If the charges make it to trial, Scaring said Sasson's credibility and motives will be challenged. He said there is evidence that Sasson turned on Grubman because detectives told him that they believed Grubman was intoxicated and noted that Sasson could be charged with acting in concert with Grubman to leave the scene of the accident.
They also noted that such a conviction could put Sasson's license to sell liquor in jeopardy.
"We consider that to be an improper threat and we think it will impact on Sasson's credibility," Scaring said.
So if the DWI charge doesn't hold up and the vehicular assault counts cave as a result, how does the defense handle the remaining felony charges of leaving the scene of an accident and second-degree assault?
Grubman will contend that she wanted to stay at the scene but was whisked away by well-meaning friends because she was hysterical. And with the vehicular assault charges closely linked to the issue of intoxication, Scaring said a jury could well conclude that Grubman was guilty of "ordinary negligence" and not negligence of a reckless nature as required by the statute.

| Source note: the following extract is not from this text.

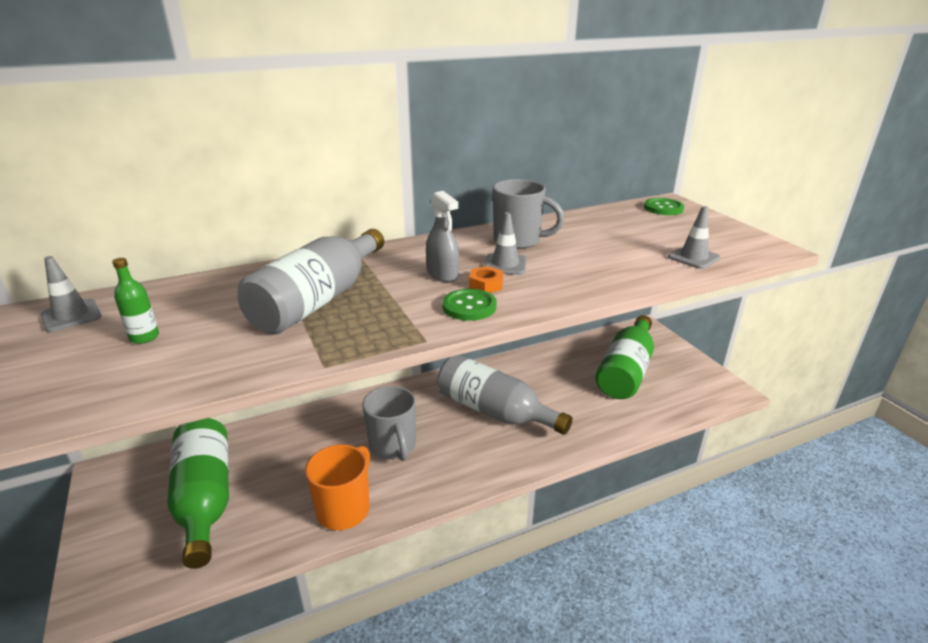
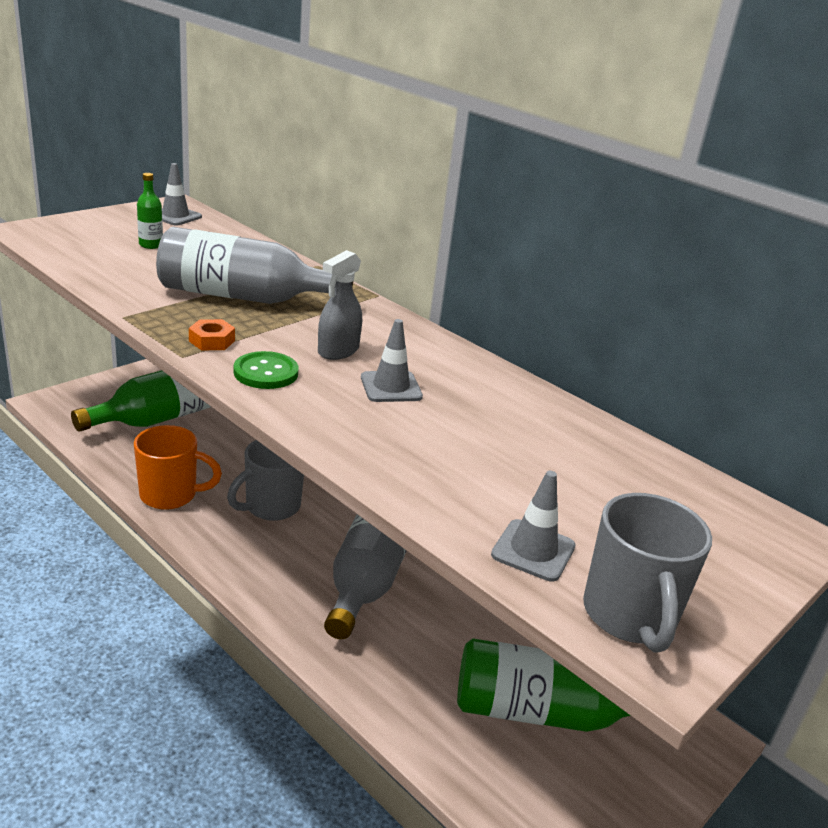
camera: 65 degrees right, 0 degrees up
orange nut [469,266,503,293] -> orange nut moved to [189,319,235,350]
grey mug [493,179,565,249] -> grey mug moved to [583,493,712,653]
green button [644,198,684,215] -> none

Sasson's lawyer, Jeremy Schneider, said Grubman's defense team is clearly "posturing" and that Sasson is prepared to testify truthfully. Schneider said Grubman's main exposure appears to lay in the fact that she backed a vehicle into 16 people.
"He wasn't even there when the incident happened. He was contacted by people at the club," Scheider said of Sasson.
Prosecutor Joy Watson declined to discuss the defense's position on the DWI charge or Sasson's value to the case specifically. "It's not my practice to anticipate or speculate as to what a witness would say at trial," she said of Sasson.
Watson said she is proceeding as if there is going to be a trial and is prepared to prosecute Grubman on all the charges contained in the indictment.
"In terms of the level of the crimes, the assault charge is a class D felony and leaving the scene is a class E felony," Watson said. "They are both felony charges that expose her to upstate incarceration."
"Upstate" is a reference to upstate New York and its many forbidding penal institutions. Edward Burke Jr., Grubman's Southampton lawyer, reportedly toured the relatively comfortable Suffolk County Jail in Riverhead last month in anticipation of a possible plea agreement that would have permitted Grubman to serve a short sentence locally followed by a period of probation in exchange for guilty pleas.
If tried and convicted on all the counts, Grubman faces more than eight years in state prison.